■ Problem: All the data should be transcribed exactly, with every line kept.

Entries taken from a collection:

-*-

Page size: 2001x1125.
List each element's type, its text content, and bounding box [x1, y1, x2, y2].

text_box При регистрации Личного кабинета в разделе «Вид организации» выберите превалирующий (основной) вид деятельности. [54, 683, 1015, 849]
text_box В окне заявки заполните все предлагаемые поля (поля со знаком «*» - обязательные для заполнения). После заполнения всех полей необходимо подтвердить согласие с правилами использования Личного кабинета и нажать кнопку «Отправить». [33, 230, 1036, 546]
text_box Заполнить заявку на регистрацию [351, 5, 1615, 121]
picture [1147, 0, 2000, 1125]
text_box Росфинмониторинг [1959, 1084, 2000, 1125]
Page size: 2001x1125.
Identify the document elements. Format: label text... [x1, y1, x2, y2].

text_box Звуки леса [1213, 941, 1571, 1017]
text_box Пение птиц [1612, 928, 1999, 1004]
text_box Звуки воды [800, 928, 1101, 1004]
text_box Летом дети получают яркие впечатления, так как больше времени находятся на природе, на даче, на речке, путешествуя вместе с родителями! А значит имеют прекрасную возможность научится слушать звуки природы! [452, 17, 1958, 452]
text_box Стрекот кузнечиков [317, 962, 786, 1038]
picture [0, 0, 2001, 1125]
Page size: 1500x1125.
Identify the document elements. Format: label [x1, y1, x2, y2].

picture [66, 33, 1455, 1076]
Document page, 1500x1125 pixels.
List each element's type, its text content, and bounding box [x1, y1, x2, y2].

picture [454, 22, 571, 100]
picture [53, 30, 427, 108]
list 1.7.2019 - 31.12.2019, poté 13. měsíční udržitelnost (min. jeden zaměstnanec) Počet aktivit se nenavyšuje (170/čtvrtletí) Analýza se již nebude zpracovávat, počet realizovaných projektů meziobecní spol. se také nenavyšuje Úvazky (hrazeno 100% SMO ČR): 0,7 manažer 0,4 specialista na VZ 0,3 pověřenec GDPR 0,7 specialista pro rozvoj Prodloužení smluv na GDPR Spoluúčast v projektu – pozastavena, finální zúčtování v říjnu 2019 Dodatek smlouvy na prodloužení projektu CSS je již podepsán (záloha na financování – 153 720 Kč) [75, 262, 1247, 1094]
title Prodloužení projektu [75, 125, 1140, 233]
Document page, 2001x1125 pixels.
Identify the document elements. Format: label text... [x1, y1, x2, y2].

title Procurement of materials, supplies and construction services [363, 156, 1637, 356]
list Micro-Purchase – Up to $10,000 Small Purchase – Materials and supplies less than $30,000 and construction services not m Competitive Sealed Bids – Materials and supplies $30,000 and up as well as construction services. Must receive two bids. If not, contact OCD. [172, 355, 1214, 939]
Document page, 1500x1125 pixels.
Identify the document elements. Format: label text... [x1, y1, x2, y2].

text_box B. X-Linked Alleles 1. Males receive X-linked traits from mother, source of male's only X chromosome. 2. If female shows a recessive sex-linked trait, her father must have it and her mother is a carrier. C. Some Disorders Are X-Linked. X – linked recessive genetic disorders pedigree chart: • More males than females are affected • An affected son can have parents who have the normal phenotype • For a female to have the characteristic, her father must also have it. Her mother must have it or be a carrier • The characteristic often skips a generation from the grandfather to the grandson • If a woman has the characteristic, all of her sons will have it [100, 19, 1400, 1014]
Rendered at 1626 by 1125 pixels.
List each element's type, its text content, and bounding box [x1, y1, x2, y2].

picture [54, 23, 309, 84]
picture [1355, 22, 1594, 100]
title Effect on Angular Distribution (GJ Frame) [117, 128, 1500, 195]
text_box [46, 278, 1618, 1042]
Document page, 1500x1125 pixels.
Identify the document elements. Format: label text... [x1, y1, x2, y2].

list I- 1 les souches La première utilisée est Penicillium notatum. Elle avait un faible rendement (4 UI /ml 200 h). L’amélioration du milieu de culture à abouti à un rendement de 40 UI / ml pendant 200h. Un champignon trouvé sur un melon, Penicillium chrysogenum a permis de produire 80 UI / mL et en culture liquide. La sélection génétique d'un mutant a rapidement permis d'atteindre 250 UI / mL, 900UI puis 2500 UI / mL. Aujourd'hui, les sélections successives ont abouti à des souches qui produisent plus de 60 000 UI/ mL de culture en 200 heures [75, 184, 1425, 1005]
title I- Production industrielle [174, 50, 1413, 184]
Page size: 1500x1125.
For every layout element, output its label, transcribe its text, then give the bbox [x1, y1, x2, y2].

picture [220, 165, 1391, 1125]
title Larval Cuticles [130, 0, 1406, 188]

-*-

■ Solution to this exercise:
Page size: 2001x1125.
List each element's type, its text content, and bounding box [x1, y1, x2, y2].

text_box При регистрации Личного кабинета в разделе «Вид организации» выберите превалирующий (основной) вид деятельности. [54, 683, 1015, 849]
text_box В окне заявки заполните все предлагаемые поля (поля со знаком «*» - обязательные для заполнения). После заполнения всех полей необходимо подтвердить согласие с правилами использования Личного кабинета и нажать кнопку «Отправить». [33, 230, 1036, 546]
text_box Заполнить заявку на регистрацию [351, 5, 1615, 121]
picture [1147, 0, 2000, 1125]
text_box Росфинмониторинг [1959, 1084, 2000, 1125]
Page size: 2001x1125.
Identify the document elements. Format: label text... [x1, y1, x2, y2].

text_box Звуки леса [1213, 941, 1571, 1017]
text_box Пение птиц [1612, 928, 1999, 1004]
text_box Звуки воды [800, 928, 1101, 1004]
text_box Летом дети получают яркие впечатления, так как больше времени находятся на природе, на даче, на речке, путешествуя вместе с родителями! А значит имеют прекрасную возможность научится слушать звуки природы! [452, 17, 1958, 452]
text_box Стрекот кузнечиков [317, 962, 786, 1038]
picture [0, 0, 2001, 1125]
Page size: 1500x1125.
Identify the document elements. Format: label [x1, y1, x2, y2].

picture [66, 33, 1455, 1076]
Document page, 1500x1125 pixels.
List each element's type, its text content, and bounding box [x1, y1, x2, y2].

picture [454, 22, 571, 100]
picture [53, 30, 427, 108]
list 1.7.2019 - 31.12.2019, poté 13. měsíční udržitelnost (min. jeden zaměstnanec) Počet aktivit se nenavyšuje (170/čtvrtletí) Analýza se již nebude zpracovávat, počet realizovaných projektů meziobecní spol. se také nenavyšuje Úvazky (hrazeno 100% SMO ČR): 0,7 manažer 0,4 specialista na VZ 0,3 pověřenec GDPR 0,7 specialista pro rozvoj Prodloužení smluv na GDPR Spoluúčast v projektu – pozastavena, finální zúčtování v říjnu 2019 Dodatek smlouvy na prodloužení projektu CSS je již podepsán (záloha na financování – 153 720 Kč) [75, 262, 1247, 1094]
title Prodloužení projektu [75, 125, 1140, 233]
Document page, 2001x1125 pixels.
Identify the document elements. Format: label text... [x1, y1, x2, y2].

title Procurement of materials, supplies and construction services [363, 156, 1637, 356]
list Micro-Purchase – Up to $10,000 Small Purchase – Materials and supplies less than $30,000 and construction services not m Competitive Sealed Bids – Materials and supplies $30,000 and up as well as construction services. Must receive two bids. If not, contact OCD. [172, 355, 1214, 939]
Document page, 1500x1125 pixels.
Identify the document elements. Format: label text... [x1, y1, x2, y2].

text_box B. X-Linked Alleles 1. Males receive X-linked traits from mother, source of male's only X chromosome. 2. If female shows a recessive sex-linked trait, her father must have it and her mother is a carrier. C. Some Disorders Are X-Linked. X – linked recessive genetic disorders pedigree chart: • More males than females are affected • An affected son can have parents who have the normal phenotype • For a female to have the characteristic, her father must also have it. Her mother must have it or be a carrier • The characteristic often skips a generation from the grandfather to the grandson • If a woman has the characteristic, all of her sons will have it [100, 19, 1400, 1014]
Rendered at 1626 by 1125 pixels.
List each element's type, its text content, and bounding box [x1, y1, x2, y2].

picture [54, 23, 309, 84]
picture [1355, 22, 1594, 100]
title Effect on Angular Distribution (GJ Frame) [117, 128, 1500, 195]
text_box [46, 278, 1618, 1042]
Document page, 1500x1125 pixels.
Identify the document elements. Format: label text... [x1, y1, x2, y2].

list I- 1 les souches La première utilisée est Penicillium notatum. Elle avait un faible rendement (4 UI /ml 200 h). L’amélioration du milieu de culture à abouti à un rendement de 40 UI / ml pendant 200h. Un champignon trouvé sur un melon, Penicillium chrysogenum a permis de produire 80 UI / mL et en culture liquide. La sélection génétique d'un mutant a rapidement permis d'atteindre 250 UI / mL, 900UI puis 2500 UI / mL. Aujourd'hui, les sélections successives ont abouti à des souches qui produisent plus de 60 000 UI/ mL de culture en 200 heures [75, 184, 1425, 1005]
title I- Production industrielle [174, 50, 1413, 184]
Page size: 1500x1125.
For every layout element, output its label, transcribe its text, then give the bbox [x1, y1, x2, y2].

picture [220, 165, 1391, 1125]
title Larval Cuticles [130, 0, 1406, 188]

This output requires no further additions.